- [What the exercise asks] Return verbatim every line from the first line of the data below to the line that contains "21 octombrie 2024.", inclusive, and no further.

- [Entries supplied]
━━━
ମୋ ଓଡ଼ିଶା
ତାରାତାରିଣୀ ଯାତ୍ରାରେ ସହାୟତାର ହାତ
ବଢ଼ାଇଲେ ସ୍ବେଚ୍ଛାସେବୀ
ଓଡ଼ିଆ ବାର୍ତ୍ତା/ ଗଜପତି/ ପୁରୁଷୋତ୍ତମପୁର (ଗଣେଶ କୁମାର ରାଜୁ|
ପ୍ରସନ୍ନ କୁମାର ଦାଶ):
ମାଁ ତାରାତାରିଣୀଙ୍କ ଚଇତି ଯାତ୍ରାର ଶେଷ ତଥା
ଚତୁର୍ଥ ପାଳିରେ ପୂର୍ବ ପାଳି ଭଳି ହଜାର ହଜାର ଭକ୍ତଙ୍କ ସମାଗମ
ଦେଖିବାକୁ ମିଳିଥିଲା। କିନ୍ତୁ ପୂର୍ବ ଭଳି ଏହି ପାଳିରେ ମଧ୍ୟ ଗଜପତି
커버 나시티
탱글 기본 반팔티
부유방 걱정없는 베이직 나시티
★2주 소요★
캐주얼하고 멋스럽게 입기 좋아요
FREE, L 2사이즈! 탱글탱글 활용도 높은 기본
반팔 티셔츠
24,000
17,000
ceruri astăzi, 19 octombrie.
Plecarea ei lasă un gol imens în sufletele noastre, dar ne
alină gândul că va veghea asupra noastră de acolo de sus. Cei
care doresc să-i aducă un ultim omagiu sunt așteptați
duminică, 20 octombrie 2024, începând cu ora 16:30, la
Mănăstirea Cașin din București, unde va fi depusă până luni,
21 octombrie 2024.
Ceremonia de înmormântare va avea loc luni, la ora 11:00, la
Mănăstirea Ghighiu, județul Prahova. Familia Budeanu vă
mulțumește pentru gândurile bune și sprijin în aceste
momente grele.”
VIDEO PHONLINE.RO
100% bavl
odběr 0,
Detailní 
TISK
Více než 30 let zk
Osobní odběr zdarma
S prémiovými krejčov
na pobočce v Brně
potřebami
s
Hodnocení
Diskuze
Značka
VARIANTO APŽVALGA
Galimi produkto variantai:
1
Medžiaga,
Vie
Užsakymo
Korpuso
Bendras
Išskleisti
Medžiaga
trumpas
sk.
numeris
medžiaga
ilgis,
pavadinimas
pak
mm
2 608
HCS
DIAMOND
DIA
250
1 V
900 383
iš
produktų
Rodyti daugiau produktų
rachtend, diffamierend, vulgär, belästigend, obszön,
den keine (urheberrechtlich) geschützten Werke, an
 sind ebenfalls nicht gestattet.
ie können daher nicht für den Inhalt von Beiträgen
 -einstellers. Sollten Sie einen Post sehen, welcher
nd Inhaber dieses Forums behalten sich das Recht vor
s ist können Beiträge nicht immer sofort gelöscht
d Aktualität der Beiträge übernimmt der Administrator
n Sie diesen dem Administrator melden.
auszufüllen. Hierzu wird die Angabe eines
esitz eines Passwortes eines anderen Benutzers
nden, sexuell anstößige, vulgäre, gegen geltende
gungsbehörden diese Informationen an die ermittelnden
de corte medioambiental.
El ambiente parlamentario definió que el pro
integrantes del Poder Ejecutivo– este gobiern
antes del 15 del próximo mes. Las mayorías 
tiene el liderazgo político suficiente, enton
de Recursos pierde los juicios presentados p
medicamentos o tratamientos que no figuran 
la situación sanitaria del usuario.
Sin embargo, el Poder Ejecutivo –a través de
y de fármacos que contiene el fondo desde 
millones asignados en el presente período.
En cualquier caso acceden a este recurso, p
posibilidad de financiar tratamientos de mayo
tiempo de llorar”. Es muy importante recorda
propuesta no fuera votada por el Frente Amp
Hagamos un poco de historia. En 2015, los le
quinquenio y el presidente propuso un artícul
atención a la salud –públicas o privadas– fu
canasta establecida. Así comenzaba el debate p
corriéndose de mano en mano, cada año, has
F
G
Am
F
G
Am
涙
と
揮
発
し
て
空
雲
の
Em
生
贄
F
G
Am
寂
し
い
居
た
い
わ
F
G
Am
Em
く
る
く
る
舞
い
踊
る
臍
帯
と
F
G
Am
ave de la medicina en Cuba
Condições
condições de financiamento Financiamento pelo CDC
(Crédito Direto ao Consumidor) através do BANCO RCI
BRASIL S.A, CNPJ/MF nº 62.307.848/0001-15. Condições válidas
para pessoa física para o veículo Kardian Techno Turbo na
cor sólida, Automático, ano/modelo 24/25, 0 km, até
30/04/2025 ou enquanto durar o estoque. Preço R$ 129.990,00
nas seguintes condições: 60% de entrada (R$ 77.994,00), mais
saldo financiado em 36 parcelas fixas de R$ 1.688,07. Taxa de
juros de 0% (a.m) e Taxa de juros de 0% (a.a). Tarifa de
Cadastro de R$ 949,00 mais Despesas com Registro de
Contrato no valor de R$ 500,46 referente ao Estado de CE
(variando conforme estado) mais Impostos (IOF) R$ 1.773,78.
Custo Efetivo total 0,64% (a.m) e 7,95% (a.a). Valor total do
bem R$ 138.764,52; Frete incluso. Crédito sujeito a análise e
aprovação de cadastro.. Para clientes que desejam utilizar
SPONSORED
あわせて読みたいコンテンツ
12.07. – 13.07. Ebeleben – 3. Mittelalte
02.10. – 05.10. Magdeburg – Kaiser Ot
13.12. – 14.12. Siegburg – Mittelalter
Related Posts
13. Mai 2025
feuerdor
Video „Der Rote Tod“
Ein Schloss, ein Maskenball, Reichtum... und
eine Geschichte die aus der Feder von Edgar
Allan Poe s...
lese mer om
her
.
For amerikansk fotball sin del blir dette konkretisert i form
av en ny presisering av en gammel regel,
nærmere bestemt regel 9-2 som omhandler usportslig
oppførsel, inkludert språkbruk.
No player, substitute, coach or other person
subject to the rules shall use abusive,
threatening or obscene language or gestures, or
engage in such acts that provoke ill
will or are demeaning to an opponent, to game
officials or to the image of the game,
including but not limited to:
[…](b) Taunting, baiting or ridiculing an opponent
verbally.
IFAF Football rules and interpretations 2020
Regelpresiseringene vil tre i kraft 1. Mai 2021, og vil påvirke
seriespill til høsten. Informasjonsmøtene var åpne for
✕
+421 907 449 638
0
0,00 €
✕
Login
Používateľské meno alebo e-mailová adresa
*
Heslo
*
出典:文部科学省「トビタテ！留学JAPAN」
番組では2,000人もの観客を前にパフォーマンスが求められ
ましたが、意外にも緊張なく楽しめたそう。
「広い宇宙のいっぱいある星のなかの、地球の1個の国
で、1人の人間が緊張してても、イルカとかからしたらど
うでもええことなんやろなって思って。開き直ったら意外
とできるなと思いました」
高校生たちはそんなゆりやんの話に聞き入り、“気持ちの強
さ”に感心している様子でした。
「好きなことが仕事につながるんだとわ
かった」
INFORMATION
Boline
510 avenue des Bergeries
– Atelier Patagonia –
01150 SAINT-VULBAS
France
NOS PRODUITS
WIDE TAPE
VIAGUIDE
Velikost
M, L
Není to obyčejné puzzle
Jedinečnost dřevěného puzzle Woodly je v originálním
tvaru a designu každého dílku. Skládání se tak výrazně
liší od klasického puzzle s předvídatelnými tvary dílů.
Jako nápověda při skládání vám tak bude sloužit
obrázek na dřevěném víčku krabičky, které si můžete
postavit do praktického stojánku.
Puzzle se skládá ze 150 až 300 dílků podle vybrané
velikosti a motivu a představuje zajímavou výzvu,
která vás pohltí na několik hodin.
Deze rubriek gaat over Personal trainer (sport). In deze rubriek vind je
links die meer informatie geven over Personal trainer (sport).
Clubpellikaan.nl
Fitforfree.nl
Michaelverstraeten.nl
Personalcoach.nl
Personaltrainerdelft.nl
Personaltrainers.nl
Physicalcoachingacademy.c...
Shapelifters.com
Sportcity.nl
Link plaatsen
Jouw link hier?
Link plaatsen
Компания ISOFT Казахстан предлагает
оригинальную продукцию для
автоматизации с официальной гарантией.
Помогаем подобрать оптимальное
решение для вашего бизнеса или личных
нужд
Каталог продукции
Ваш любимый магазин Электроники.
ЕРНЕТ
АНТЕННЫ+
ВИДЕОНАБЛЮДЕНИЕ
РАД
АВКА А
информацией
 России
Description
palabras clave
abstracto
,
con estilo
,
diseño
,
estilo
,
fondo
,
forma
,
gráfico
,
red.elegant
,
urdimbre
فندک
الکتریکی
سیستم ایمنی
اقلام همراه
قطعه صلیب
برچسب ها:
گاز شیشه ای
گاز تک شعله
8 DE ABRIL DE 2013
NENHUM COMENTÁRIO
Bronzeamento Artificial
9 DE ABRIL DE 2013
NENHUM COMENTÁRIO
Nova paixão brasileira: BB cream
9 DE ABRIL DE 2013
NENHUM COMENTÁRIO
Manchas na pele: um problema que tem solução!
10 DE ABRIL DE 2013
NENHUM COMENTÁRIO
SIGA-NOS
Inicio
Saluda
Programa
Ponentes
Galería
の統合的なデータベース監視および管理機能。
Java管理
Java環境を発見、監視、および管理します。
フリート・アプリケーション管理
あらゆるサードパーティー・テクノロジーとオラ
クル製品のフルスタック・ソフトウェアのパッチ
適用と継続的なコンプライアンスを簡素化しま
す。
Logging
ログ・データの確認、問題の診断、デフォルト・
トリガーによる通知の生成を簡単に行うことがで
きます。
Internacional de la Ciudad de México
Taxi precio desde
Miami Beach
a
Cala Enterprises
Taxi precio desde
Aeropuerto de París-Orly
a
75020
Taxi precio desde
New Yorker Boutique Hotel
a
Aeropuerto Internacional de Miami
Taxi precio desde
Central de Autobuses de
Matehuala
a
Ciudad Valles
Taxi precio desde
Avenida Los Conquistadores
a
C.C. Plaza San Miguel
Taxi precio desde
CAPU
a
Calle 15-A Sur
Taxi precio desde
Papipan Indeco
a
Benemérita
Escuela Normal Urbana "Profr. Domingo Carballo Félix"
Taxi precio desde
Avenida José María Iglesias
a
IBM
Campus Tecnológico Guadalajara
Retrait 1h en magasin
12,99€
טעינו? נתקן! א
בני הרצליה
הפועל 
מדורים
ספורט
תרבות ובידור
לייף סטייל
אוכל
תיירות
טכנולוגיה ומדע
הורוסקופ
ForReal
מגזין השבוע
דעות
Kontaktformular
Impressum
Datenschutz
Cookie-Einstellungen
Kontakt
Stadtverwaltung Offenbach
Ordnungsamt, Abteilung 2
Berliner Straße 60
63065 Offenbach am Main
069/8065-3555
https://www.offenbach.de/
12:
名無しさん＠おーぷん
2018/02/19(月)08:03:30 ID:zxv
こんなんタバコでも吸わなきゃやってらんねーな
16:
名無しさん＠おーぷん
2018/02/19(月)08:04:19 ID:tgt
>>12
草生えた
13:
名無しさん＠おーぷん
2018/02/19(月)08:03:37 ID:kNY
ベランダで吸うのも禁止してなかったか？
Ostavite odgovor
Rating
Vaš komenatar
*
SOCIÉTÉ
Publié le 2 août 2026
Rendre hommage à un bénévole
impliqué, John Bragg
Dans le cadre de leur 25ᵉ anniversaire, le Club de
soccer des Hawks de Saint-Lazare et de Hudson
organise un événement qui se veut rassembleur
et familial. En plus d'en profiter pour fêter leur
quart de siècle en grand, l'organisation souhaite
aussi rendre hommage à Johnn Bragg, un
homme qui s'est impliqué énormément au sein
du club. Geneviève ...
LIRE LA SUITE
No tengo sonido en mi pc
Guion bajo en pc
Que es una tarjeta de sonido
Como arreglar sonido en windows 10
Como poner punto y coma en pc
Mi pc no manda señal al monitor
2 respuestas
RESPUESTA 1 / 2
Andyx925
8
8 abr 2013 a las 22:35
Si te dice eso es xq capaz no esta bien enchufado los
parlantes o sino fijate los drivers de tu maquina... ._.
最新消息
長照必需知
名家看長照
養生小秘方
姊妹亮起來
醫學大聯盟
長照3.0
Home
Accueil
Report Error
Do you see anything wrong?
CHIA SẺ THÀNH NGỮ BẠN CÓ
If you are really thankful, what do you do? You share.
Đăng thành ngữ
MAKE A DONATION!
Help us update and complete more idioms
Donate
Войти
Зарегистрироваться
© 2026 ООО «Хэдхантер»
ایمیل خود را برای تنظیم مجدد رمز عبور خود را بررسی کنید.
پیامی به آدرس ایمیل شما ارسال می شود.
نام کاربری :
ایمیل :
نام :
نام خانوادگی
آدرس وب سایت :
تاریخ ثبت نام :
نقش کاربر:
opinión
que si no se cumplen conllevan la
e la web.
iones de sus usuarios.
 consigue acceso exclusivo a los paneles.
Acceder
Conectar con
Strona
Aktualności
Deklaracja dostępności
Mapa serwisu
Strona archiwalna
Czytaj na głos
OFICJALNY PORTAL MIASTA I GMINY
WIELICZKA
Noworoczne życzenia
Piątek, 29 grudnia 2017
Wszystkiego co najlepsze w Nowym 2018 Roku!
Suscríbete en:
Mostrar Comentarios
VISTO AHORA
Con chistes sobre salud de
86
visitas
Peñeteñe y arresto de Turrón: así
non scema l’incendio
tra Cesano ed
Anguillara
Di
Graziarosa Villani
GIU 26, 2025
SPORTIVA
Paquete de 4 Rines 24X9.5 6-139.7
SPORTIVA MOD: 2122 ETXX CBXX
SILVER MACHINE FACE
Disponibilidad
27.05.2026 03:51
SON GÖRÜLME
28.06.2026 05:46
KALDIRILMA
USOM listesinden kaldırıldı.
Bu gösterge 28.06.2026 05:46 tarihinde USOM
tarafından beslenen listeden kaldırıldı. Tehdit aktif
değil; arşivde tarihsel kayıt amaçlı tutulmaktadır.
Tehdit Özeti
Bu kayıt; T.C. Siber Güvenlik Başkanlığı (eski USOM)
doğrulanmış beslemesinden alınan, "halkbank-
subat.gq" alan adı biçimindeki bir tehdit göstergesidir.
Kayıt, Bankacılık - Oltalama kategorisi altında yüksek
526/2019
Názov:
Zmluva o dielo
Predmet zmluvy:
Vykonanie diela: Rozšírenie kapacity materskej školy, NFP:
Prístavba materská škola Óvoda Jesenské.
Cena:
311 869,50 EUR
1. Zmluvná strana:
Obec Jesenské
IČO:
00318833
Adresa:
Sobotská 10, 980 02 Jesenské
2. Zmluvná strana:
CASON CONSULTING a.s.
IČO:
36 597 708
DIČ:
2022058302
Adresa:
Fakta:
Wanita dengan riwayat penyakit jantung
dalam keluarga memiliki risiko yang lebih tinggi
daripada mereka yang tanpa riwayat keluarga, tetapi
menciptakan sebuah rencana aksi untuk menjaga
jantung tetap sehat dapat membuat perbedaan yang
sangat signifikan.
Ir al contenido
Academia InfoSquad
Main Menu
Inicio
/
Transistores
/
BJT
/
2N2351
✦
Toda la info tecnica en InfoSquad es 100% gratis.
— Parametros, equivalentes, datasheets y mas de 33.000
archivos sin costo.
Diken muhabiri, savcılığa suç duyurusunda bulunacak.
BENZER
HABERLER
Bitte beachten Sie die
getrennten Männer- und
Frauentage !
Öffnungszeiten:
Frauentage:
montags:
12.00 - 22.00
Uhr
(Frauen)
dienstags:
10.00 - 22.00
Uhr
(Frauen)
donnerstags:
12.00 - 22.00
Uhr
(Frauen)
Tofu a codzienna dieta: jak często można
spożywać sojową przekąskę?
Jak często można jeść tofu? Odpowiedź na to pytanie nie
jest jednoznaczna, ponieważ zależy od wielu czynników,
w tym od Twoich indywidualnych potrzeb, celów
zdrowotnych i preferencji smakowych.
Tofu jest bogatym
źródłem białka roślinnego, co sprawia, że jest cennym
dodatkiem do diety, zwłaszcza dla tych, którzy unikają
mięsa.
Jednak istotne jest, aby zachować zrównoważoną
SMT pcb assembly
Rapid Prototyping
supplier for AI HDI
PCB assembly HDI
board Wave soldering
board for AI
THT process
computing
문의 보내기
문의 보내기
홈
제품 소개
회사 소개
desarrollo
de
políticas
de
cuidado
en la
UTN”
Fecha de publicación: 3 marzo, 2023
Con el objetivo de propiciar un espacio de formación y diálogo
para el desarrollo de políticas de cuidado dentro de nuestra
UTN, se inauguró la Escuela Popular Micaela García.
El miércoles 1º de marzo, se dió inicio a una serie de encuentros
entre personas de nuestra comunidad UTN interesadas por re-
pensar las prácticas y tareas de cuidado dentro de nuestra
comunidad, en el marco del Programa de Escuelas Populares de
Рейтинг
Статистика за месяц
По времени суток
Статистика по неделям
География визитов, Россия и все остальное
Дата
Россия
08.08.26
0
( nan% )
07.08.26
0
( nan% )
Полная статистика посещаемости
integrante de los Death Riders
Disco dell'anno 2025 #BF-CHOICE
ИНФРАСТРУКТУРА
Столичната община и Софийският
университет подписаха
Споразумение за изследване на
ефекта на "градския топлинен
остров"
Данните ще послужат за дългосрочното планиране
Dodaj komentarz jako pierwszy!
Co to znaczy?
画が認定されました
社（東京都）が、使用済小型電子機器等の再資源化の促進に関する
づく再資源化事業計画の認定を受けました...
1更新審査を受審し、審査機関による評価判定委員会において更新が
━━━
- [Written solution]
ମୋ ଓଡ଼ିଶା
ତାରାତାରିଣୀ ଯାତ୍ରାରେ ସହାୟତାର ହାତ
ବଢ଼ାଇଲେ ସ୍ବେଚ୍ଛାସେବୀ
ଓଡ଼ିଆ ବାର୍ତ୍ତା/ ଗଜପତି/ ପୁରୁଷୋତ୍ତମପୁର (ଗଣେଶ କୁମାର ରାଜୁ|
ପ୍ରସନ୍ନ କୁମାର ଦାଶ):
ମାଁ ତାରାତାରିଣୀଙ୍କ ଚଇତି ଯାତ୍ରାର ଶେଷ ତଥା
ଚତୁର୍ଥ ପାଳିରେ ପୂର୍ବ ପାଳି ଭଳି ହଜାର ହଜାର ଭକ୍ତଙ୍କ ସମାଗମ
ଦେଖିବାକୁ ମିଳିଥିଲା। କିନ୍ତୁ ପୂର୍ବ ଭଳି ଏହି ପାଳିରେ ମଧ୍ୟ ଗଜପତି
커버 나시티
탱글 기본 반팔티
부유방 걱정없는 베이직 나시티
★2주 소요★
캐주얼하고 멋스럽게 입기 좋아요
FREE, L 2사이즈! 탱글탱글 활용도 높은 기본
반팔 티셔츠
24,000
17,000
ceruri astăzi, 19 octombrie.
Plecarea ei lasă un gol imens în sufletele noastre, dar ne
alină gândul că va veghea asupra noastră de acolo de sus. Cei
care doresc să-i aducă un ultim omagiu sunt așteptați
duminică, 20 octombrie 2024, începând cu ora 16:30, la
Mănăstirea Cașin din București, unde va fi depusă până luni,
21 octombrie 2024.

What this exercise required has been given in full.